To determine the average effect of transit keywords on log sales price for the cheapest 75 percent and most expensive 25 percent of homes, we used a regression similar to that described above. In this model, we replaced the individual quartile-transit-keyword interaction terms with an indicator for the interaction between transit keywords and either the first-through-third or the fourth quartiles. The raw difference (with only the price quartile controls) in average sales price for listings with transit keywords is a premium of 4.5 percent for the cheapest 75 percent of listings, and a decrease of 16.9 percent for the top 25 percent. See models (1) and (2) in Table 1 for raw and controlled output, respectively.

The division into sales price quartiles has the potential to induce selection bias, as the premium for transit keywords systematically shifts observations between quartiles. However, running similar regressions using predicted sales price without the transit keyword indicator variable yielded roughly similar results (that are available upon request).
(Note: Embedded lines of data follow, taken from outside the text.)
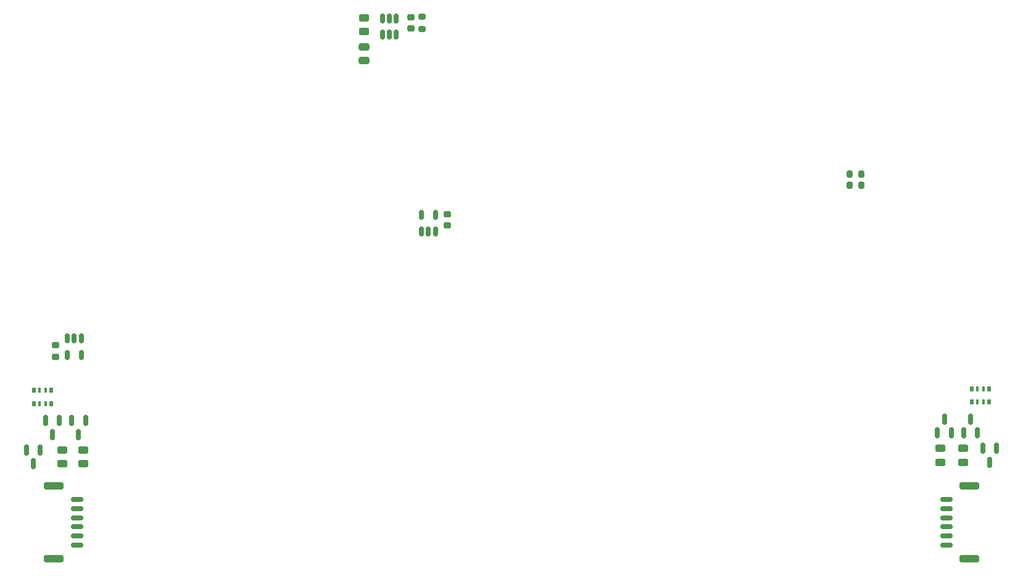
<source format=gbp>
%TF.GenerationSoftware,KiCad,Pcbnew,8.0.3*%
%TF.CreationDate,2024-07-30T03:57:46+02:00*%
%TF.ProjectId,iidx_pico,69696478-5f70-4696-936f-2e6b69636164,rev?*%
%TF.SameCoordinates,Original*%
%TF.FileFunction,Paste,Bot*%
%TF.FilePolarity,Positive*%
%FSLAX46Y46*%
G04 Gerber Fmt 4.6, Leading zero omitted, Abs format (unit mm)*
G04 Created by KiCad (PCBNEW 8.0.3) date 2024-07-30 03:57:46*
%MOMM*%
%LPD*%
G01*
G04 APERTURE LIST*
G04 Aperture macros list*
%AMRoundRect*
0 Rectangle with rounded corners*
0 $1 Rounding radius*
0 $2 $3 $4 $5 $6 $7 $8 $9 X,Y pos of 4 corners*
0 Add a 4 corners polygon primitive as box body*
4,1,4,$2,$3,$4,$5,$6,$7,$8,$9,$2,$3,0*
0 Add four circle primitives for the rounded corners*
1,1,$1+$1,$2,$3*
1,1,$1+$1,$4,$5*
1,1,$1+$1,$6,$7*
1,1,$1+$1,$8,$9*
0 Add four rect primitives between the rounded corners*
20,1,$1+$1,$2,$3,$4,$5,0*
20,1,$1+$1,$4,$5,$6,$7,0*
20,1,$1+$1,$6,$7,$8,$9,0*
20,1,$1+$1,$8,$9,$2,$3,0*%
G04 Aperture macros list end*
%ADD10RoundRect,0.200000X0.200000X0.275000X-0.200000X0.275000X-0.200000X-0.275000X0.200000X-0.275000X0*%
%ADD11RoundRect,0.250000X-1.100000X0.250000X-1.100000X-0.250000X1.100000X-0.250000X1.100000X0.250000X0*%
%ADD12RoundRect,0.150000X-0.700000X0.150000X-0.700000X-0.150000X0.700000X-0.150000X0.700000X0.150000X0*%
%ADD13RoundRect,0.150000X0.700000X-0.150000X0.700000X0.150000X-0.700000X0.150000X-0.700000X-0.150000X0*%
%ADD14RoundRect,0.250000X1.100000X-0.250000X1.100000X0.250000X-1.100000X0.250000X-1.100000X-0.250000X0*%
%ADD15R,0.500000X0.800000*%
%ADD16R,0.400000X0.800000*%
%ADD17RoundRect,0.150000X-0.150000X0.512500X-0.150000X-0.512500X0.150000X-0.512500X0.150000X0.512500X0*%
%ADD18RoundRect,0.243750X-0.456250X0.243750X-0.456250X-0.243750X0.456250X-0.243750X0.456250X0.243750X0*%
%ADD19RoundRect,0.225000X-0.250000X0.225000X-0.250000X-0.225000X0.250000X-0.225000X0.250000X0.225000X0*%
%ADD20RoundRect,0.150000X-0.150000X0.587500X-0.150000X-0.587500X0.150000X-0.587500X0.150000X0.587500X0*%
%ADD21RoundRect,0.200000X-0.275000X0.200000X-0.275000X-0.200000X0.275000X-0.200000X0.275000X0.200000X0*%
%ADD22RoundRect,0.150000X0.150000X-0.587500X0.150000X0.587500X-0.150000X0.587500X-0.150000X-0.587500X0*%
%ADD23RoundRect,0.225000X0.250000X-0.225000X0.250000X0.225000X-0.250000X0.225000X-0.250000X-0.225000X0*%
%ADD24RoundRect,0.250000X-0.475000X0.250000X-0.475000X-0.250000X0.475000X-0.250000X0.475000X0.250000X0*%
%ADD25RoundRect,0.150000X0.150000X-0.512500X0.150000X0.512500X-0.150000X0.512500X-0.150000X-0.512500X0*%
G04 APERTURE END LIST*
D10*
%TO.C,R2*%
X185345000Y-53200000D03*
X183695000Y-53200000D03*
%TD*%
D11*
%TO.C,J2*%
X200170000Y-104375000D03*
X200170000Y-94425000D03*
D12*
X196970000Y-102525000D03*
X196970000Y-101275000D03*
X196970000Y-100025000D03*
X196970000Y-98775000D03*
X196970000Y-97525000D03*
X196970000Y-96275000D03*
%TD*%
D13*
%TO.C,J1*%
X77670000Y-102525000D03*
X77670000Y-101275000D03*
X77670000Y-100025000D03*
X77670000Y-98775000D03*
X77670000Y-97525000D03*
X77670000Y-96275000D03*
D14*
X74470000Y-104375000D03*
X74470000Y-94425000D03*
%TD*%
D10*
%TO.C,R1*%
X185345000Y-51600000D03*
X183695000Y-51600000D03*
%TD*%
D15*
%TO.C,RN2*%
X202880000Y-81100000D03*
D16*
X202080000Y-81100000D03*
X201280000Y-81100000D03*
D15*
X200480000Y-81100000D03*
X200480000Y-82900000D03*
D16*
X201280000Y-82900000D03*
X202080000Y-82900000D03*
D15*
X202880000Y-82900000D03*
%TD*%
D17*
%TO.C,U2*%
X76370000Y-74162500D03*
X77320000Y-74162500D03*
X78270000Y-74162500D03*
X78270000Y-76437500D03*
X76370000Y-76437500D03*
%TD*%
D15*
%TO.C,RN1*%
X74170000Y-83100000D03*
D16*
X73370000Y-83100000D03*
X72570000Y-83100000D03*
D15*
X71770000Y-83100000D03*
X71770000Y-81300000D03*
D16*
X72570000Y-81300000D03*
X73370000Y-81300000D03*
D15*
X74170000Y-81300000D03*
%TD*%
D18*
%TO.C,F5*%
X199320000Y-91137500D03*
X199320000Y-89262500D03*
%TD*%
D19*
%TO.C,C3*%
X123520000Y-30150000D03*
X123520000Y-31700000D03*
%TD*%
D20*
%TO.C,D3*%
X76970000Y-85462500D03*
X78870000Y-85462500D03*
X77920000Y-87337500D03*
%TD*%
%TO.C,D4*%
X202920000Y-91137500D03*
X203870000Y-89262500D03*
X201970000Y-89262500D03*
%TD*%
D19*
%TO.C,C2*%
X128520000Y-58675000D03*
X128520000Y-57125000D03*
%TD*%
D21*
%TO.C,R3*%
X125020000Y-30075000D03*
X125020000Y-31725000D03*
%TD*%
D22*
%TO.C,D6*%
X197670000Y-87137500D03*
X195770000Y-87137500D03*
X196720000Y-85262500D03*
%TD*%
D23*
%TO.C,C1*%
X74720000Y-76675000D03*
X74720000Y-75125000D03*
%TD*%
D18*
%TO.C,F2*%
X78520000Y-89462500D03*
X78520000Y-91337500D03*
%TD*%
%TO.C,F1*%
X117070000Y-30212500D03*
X117070000Y-32087500D03*
%TD*%
D20*
%TO.C,D1*%
X70770000Y-89462500D03*
X72670000Y-89462500D03*
X71720000Y-91337500D03*
%TD*%
D22*
%TO.C,D5*%
X200320000Y-85262500D03*
X199370000Y-87137500D03*
X201270000Y-87137500D03*
%TD*%
D18*
%TO.C,F4*%
X196120000Y-91137500D03*
X196120000Y-89262500D03*
%TD*%
D24*
%TO.C,C4*%
X117070000Y-34200000D03*
X117070000Y-36100000D03*
%TD*%
D25*
%TO.C,U3*%
X126870000Y-57262500D03*
X124970000Y-57262500D03*
X124970000Y-59537500D03*
X125920000Y-59537500D03*
X126870000Y-59537500D03*
%TD*%
%TO.C,U4*%
X121520000Y-32537500D03*
X120570000Y-32537500D03*
X119620000Y-32537500D03*
X119620000Y-30262500D03*
X120570000Y-30262500D03*
X121520000Y-30262500D03*
%TD*%
D18*
%TO.C,F3*%
X75720000Y-89462500D03*
X75720000Y-91337500D03*
%TD*%
D20*
%TO.C,D2*%
X73370000Y-85462500D03*
X75270000Y-85462500D03*
X74320000Y-87337500D03*
%TD*%
M02*

</source>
These regressions considered a reduced universe of neighborhoods—only those where a Metro rail station existed before 2013. Focusing on these areas ensures we are looking at listings that are near enough to a rail station to support any claims of transit access as a local amenity. One alternative approach—including neighborhoods with newly added rail stations—is not a fair comparison because rail was not a viable transit option for the entire 2013–2018 period. A third approach, including neighborhoods with bus stops but without a rail station, would muddle the analysis because of changes over time in bus routes and frequency.

Table 1. Effect of Transit Keywords on Log Sales Price: 2013-2018
Dependent variable: Log sales price
(1) (2) (3) (4)
Transit keywords present x first through third quartile 0.044*** 0.041***
(0.005) (0.004)
Transit keywords present x first price quartile 0.028** 0.030***
(0.014) (0.011)
Transit keywords present x second price quartile 0.056*** 0.057***
(0.007) (0.005)
Transit keywords present x third price quartile 0.046*** 0.037***
(0.007) (0.005)
Transit keywords present x fourth price quartile -0.185*** -0.111*** -0.185*** -0.111***
(0.015) (0.012) (0.015) (0.012)
Price quartile fixed effects Yes Yes Yes Yes
Sales year fixed effects No Yes No Yes
0, 1, 2, 3, and 4+ bedroom fixed effects No Yes No Yes
1, 2, and 3+ bathroom fixed effects No Yes No Yes
Finished square feet (first- and second-degree polynomials) No Yes No Yes
Home’s age at sale (first-, second-, and third-degree polynomials) No Yes No Yes
Observations 23,456 23,456 23,456 23,456
Notes: Each observation corresponds to a for-sale home listing during the years 2013-2018. Only listings in neighborhoods with a Metro rail stop built before 2013 were included. Price quartiles were determined separately within each year. Standard errors shown in parentheses; standard errors are all heteroskedasticity-robust. One, two or three asterisks correspond to statistical significance at the 10%, 5% and 1% levels, respectively.